Driving about 35 kilometers from Long Xuyen City to the west, tourists will arrive at Ba The Mountain, also known as Vong The (wait for one's wife). This mountain is located in Oc Eo Town, Thoai Son District, An Giang Province, in the Mekong River Delta region of Vietnam. This place is a vast ancient vestige of the Kingdom of Funan, a powerful nation in the Southeast Asia about two thousand years ago.
There’s a winding concrete road to the top of the mountain. In 2002, this road was built by the government to serve tourism. At the top of Ba The Mountain is an ancient pagoda named Son Tien Tu which was built in 1933. Standing impressively in front of the pagoda is an 8-meter high statue of Bodhisattva Kwan Yin. Here, clouds bring cool dew that flies slowly through the sky. Trees stretch green as far as the eye can see and birds sing everywhere. People are dazed by the pagoda’s bell that periodically rings vibrantly over the forest. Next to the tower besides the ancient pagoda is a memorial stele which records the glorious feat of arms of Ba The - Thoai Son liberation troops destroying enemy bases on the top of the mountain on May 6, 1968.

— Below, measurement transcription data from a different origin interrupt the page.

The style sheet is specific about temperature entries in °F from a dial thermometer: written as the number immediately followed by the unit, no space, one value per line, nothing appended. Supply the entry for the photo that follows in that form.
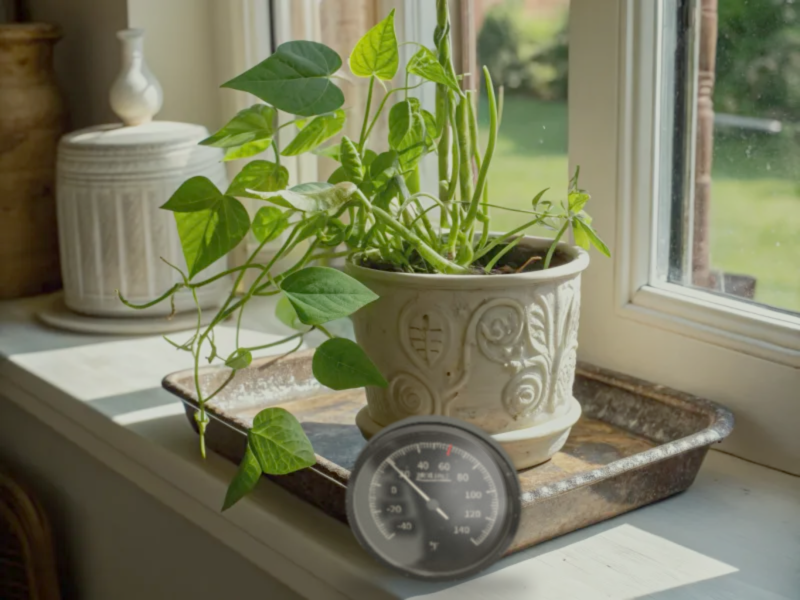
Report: 20°F
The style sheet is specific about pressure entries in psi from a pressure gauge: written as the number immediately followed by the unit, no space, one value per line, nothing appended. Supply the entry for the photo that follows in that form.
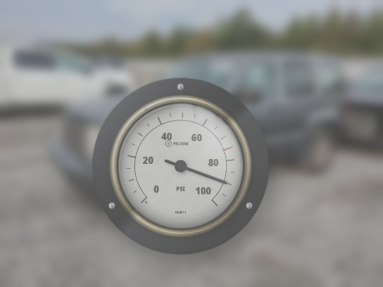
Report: 90psi
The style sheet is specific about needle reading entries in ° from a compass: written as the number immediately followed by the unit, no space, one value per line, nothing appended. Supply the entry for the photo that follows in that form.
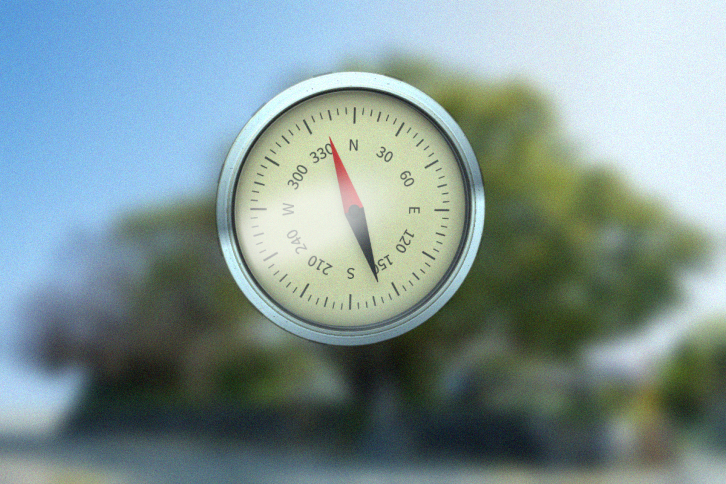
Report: 340°
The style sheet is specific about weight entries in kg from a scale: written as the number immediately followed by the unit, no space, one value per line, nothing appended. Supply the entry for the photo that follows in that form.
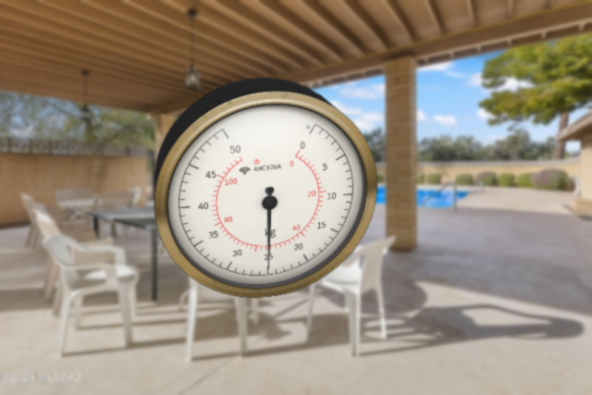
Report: 25kg
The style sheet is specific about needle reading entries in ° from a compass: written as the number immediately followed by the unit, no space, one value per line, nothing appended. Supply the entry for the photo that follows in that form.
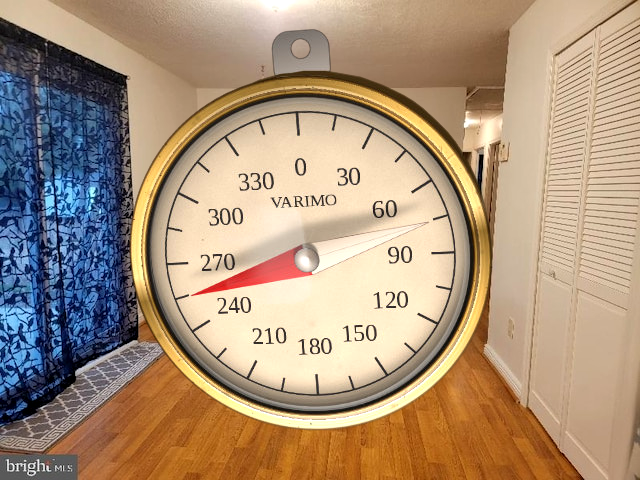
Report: 255°
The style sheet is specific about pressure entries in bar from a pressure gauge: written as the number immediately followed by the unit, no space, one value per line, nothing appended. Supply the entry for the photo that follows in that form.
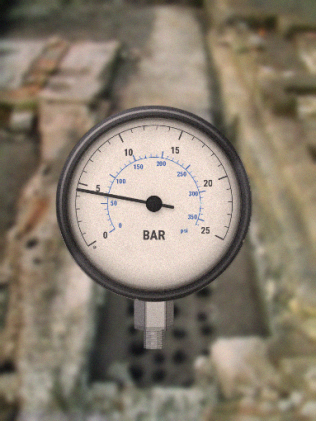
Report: 4.5bar
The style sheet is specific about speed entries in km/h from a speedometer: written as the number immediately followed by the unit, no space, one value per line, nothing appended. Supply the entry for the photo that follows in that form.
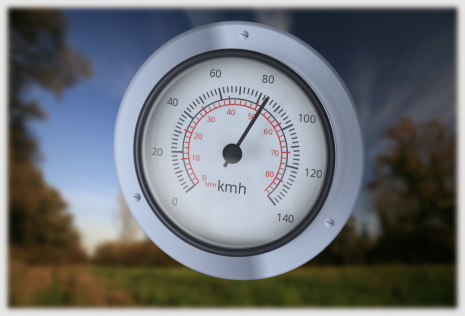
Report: 84km/h
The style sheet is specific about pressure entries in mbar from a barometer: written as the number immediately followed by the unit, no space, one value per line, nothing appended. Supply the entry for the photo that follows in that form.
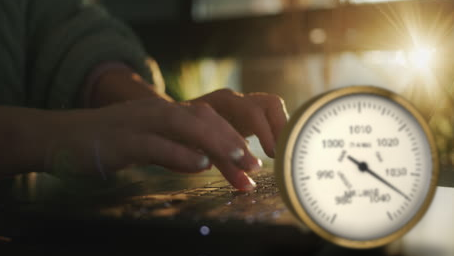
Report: 1035mbar
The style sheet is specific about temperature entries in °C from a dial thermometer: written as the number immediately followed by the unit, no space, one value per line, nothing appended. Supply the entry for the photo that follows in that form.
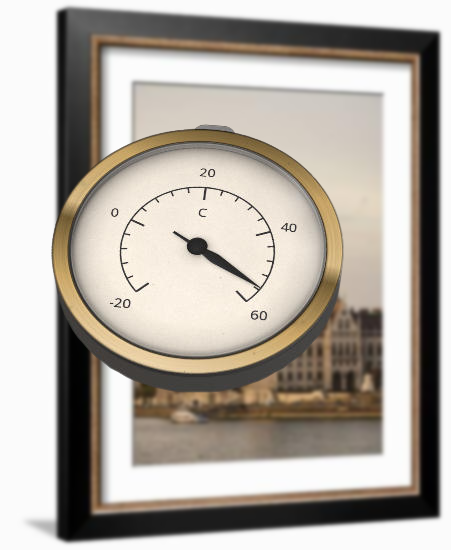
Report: 56°C
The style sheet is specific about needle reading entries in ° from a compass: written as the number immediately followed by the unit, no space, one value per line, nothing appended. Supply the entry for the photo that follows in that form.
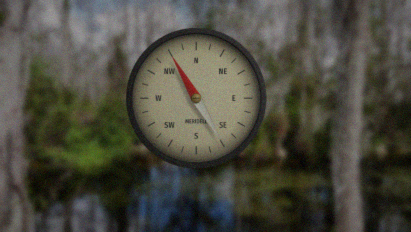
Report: 330°
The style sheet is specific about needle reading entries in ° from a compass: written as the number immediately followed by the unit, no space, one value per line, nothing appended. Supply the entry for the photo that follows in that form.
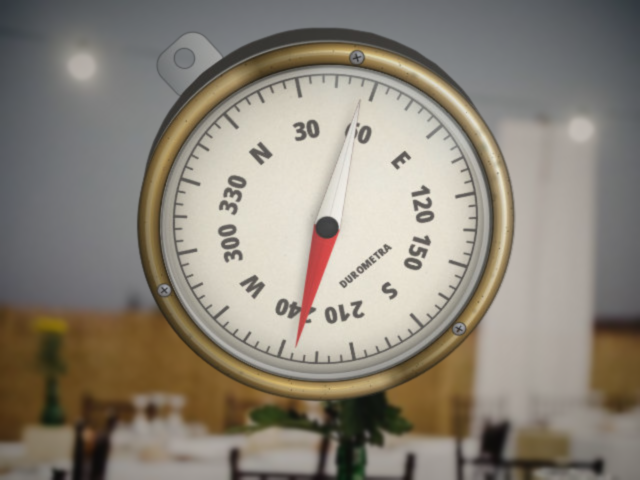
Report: 235°
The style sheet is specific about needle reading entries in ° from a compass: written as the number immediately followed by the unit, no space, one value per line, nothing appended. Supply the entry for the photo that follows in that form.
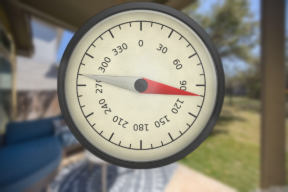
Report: 100°
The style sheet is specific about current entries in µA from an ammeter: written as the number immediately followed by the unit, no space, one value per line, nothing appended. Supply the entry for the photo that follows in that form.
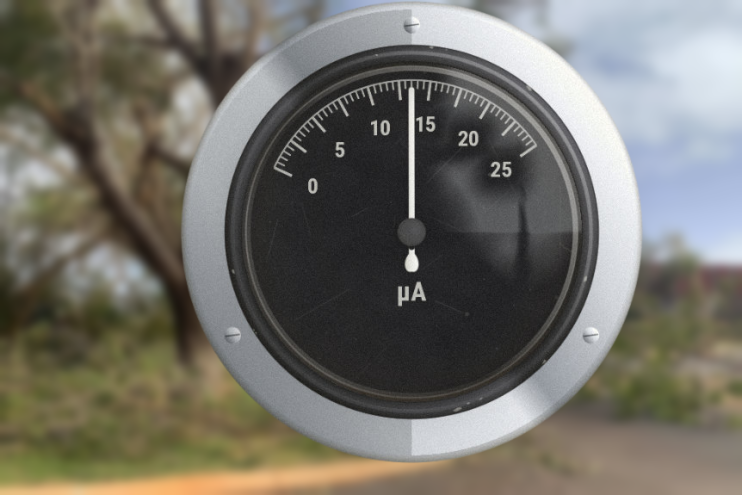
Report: 13.5µA
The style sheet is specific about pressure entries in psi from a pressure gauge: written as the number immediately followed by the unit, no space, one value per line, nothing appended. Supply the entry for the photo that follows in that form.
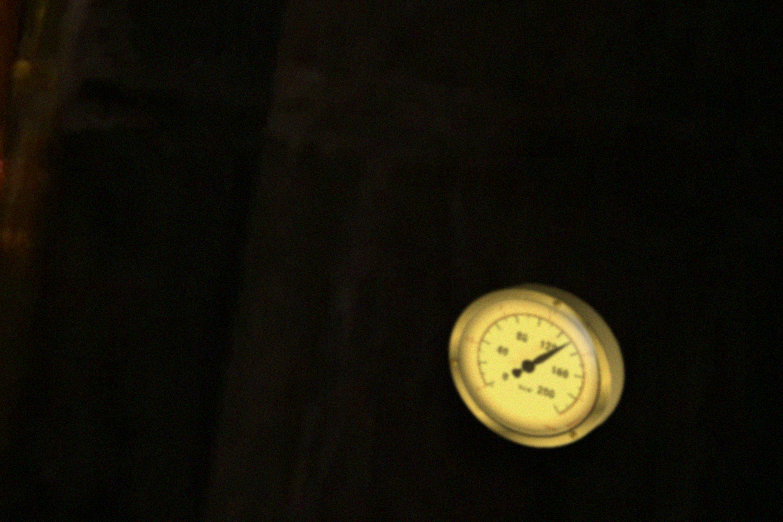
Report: 130psi
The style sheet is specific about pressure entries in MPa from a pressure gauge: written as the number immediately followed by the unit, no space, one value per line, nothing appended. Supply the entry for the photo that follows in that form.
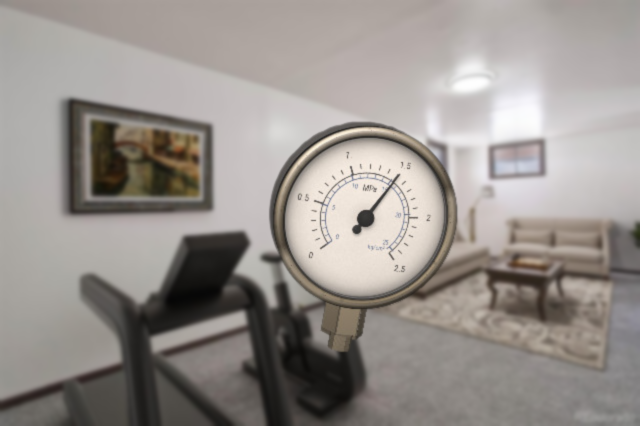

Beside Son Tien Tu is a 3-meter high granite stone with a diameter large enough for four or five people to surround. On this huge stone’s surface is a footprint which is bigger than a normal human footprint. People call it a ban chan tien, or a fairy’s foot. This originated from a legend that at the beginning of the mountain, stones were soft like clay and a fairy pressed his foot to make this mark.
About ten meters from Son Tien Tu is a strange-looking house with a front door facing the direction of the rising sun, following the Hindu pattern and containing many antiques related to the history and culture of Ba The-Oc Eo.
Architecturally, this house looks like a lot of the temples found in South Asian countries with its dome and its rectangular door. The walls of the house are lined with statues of Ganesa deities with elephant heads on human bodies sitting majestically. The banisters are decorated with many small statues of a kind of Arabian horse.
Ba The is where Oc Eo culture had the most development with thousands of antiques excavated such as jewelries made from pottery, stone, gold and bronze and many stone statues influenced by Buddhism and Hinduism such as statues of the Buddha, sacred objects of Yoni and Linga and an impressive group of Ganesa statues.
Oc Eo might have been a busy port of the kingdom of Funan between the 1st and 7th centuries A.D. Scholars use the term "Oc Eo Culture" to refer to the ancient material culture of the Mekong Delta region that is typified by the artifacts recovered at Oc Eo through archeological investigation. In this period, the ancient citadel of Oc-Eo used to be an active commercial center.
The relics of this culture give an insight into the lifestyles and attitudes of local people at that time, and also provide information about the history of the ancient Southeast Asian peoples, who had links with Oc Eo Culture.
These antiques have unveiled a secret curtain that hung over a strong and prosperous kingdom that originated in Southeast Asia. After about 1,500 years of the displacement of nature and history, this culture, day by day, has fallen into oblivion.
First excavated in the 1940s by French archaeologist Louis Malleret had unearthed many valuable artifacts, significantly, the evidence of a large seaborne trade involving Oc Eo and countries as far as Persia and the Roman Empire.
The study of Oc Eo Culture which Malleret instigated halted during the French and American wars and then restarted following reunification in 1975. Hundreds of excavations kicked off from Dong Nai to Kien Giang, resulting in the discovery of tens of thousands of valuable objects, of diverse origins and materials.
Oc Eo Ancient Citadel was rediscovered when the soil was dug out to build the Ba The Channel. The site has an area of 4,500ha still hold many mysteries to researchers and archaeologists.
Since 1975 many more excavations have been carried out in neighboring provinces of southern Viet Nam, revealing thousands more valuable relics of the Oc Eo - Funan civilisation. Many of the Oc Eo remains have been collected and are now on display in the Ho Chi Minh City Museum, the Viet Nam History Museum and a number of provincial museums in the Mekong Delta.
Ba The - Oc Eo is known as a famous historical and archaeological site. Nowadays, this site not only receives many researchers and archeologists who come to study and investigate but also attracts many local and foreign tourists who come to visit and study about a booming era of the former An Giang.